Directions for this task
Count the lines below that contain the string "lowest", matching case exactly, and give only the number.

Record excerpts
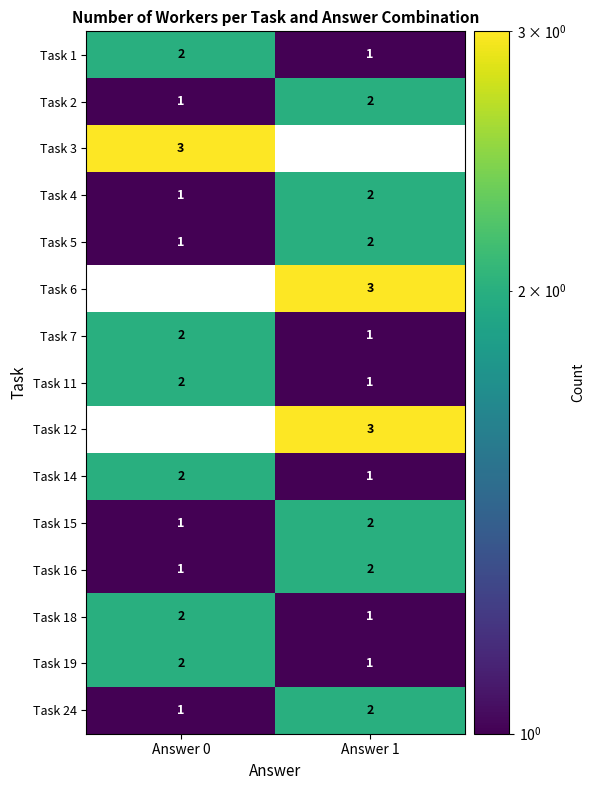

What is the difference between the highest and lowest values at Answer 1?

3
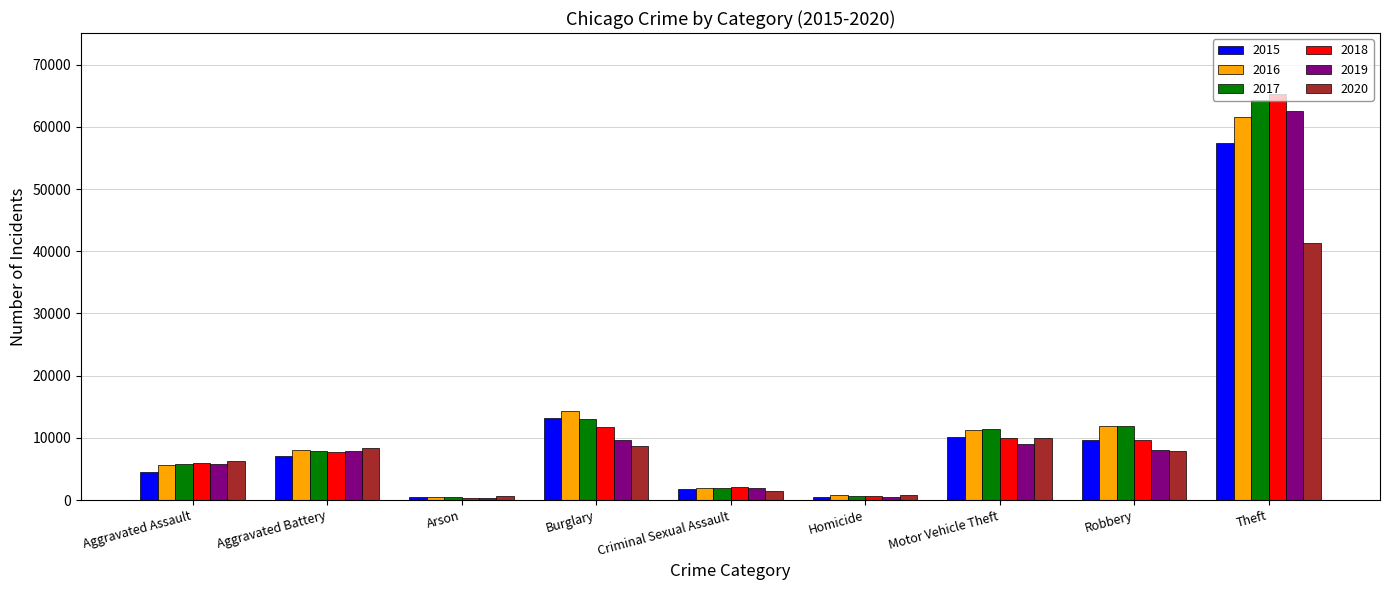

Count the number of categories in the chart.

9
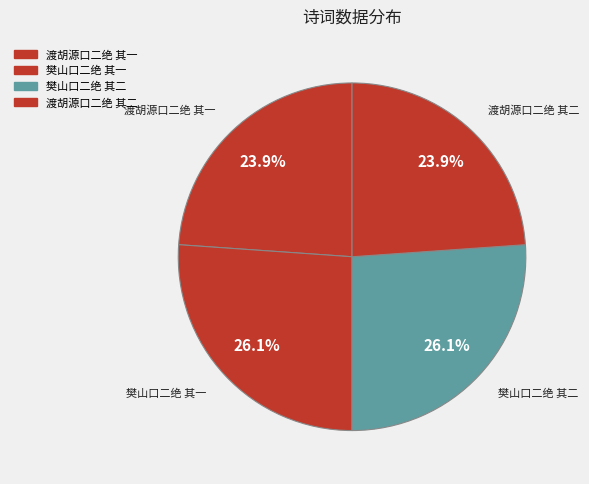

Rank the categories by value from lowest to highest.

渡胡源口二绝 其二, 渡胡源口二绝 其一, 樊山口二绝 其一, 樊山口二绝 其二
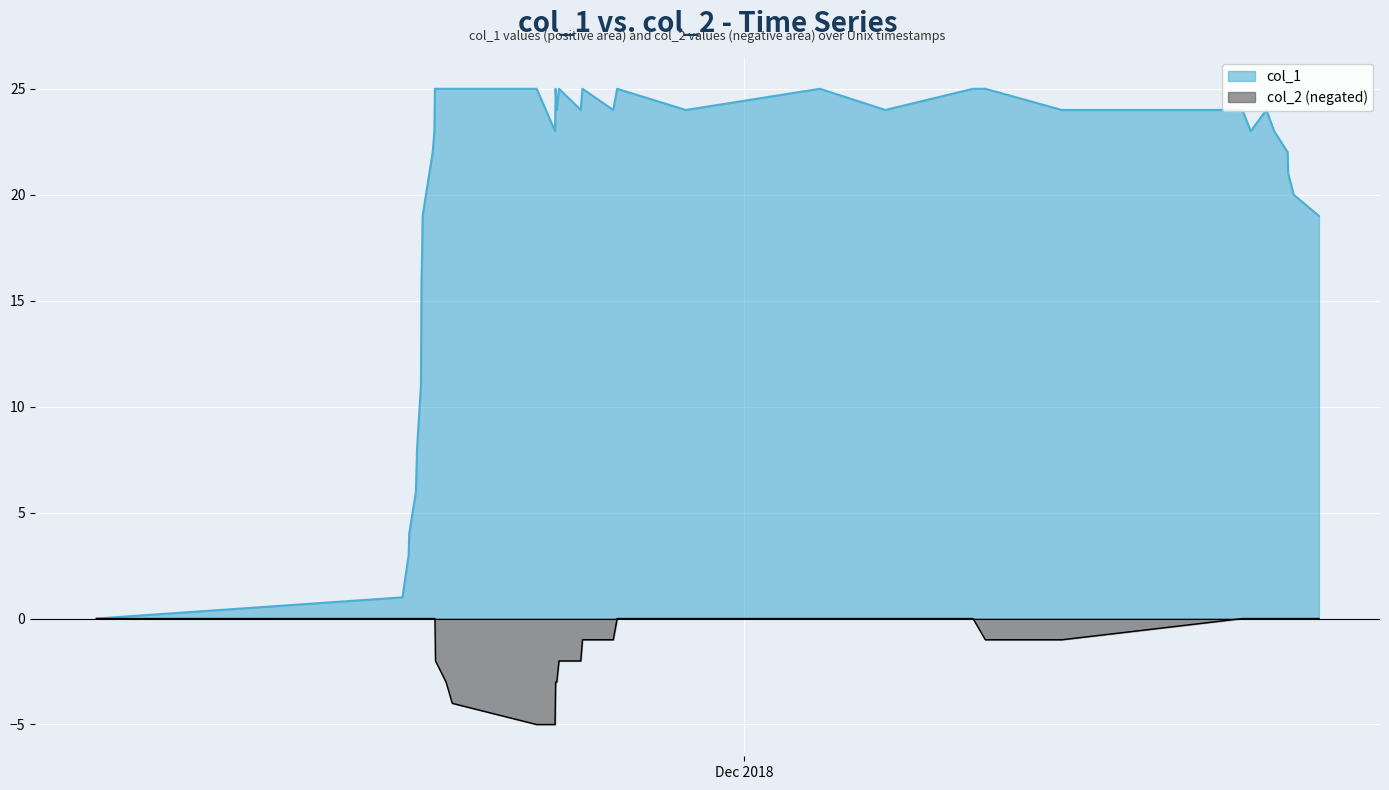

List the series in order of their overall mean, highest first.

col_1, col_2 (negated)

Problem solution
2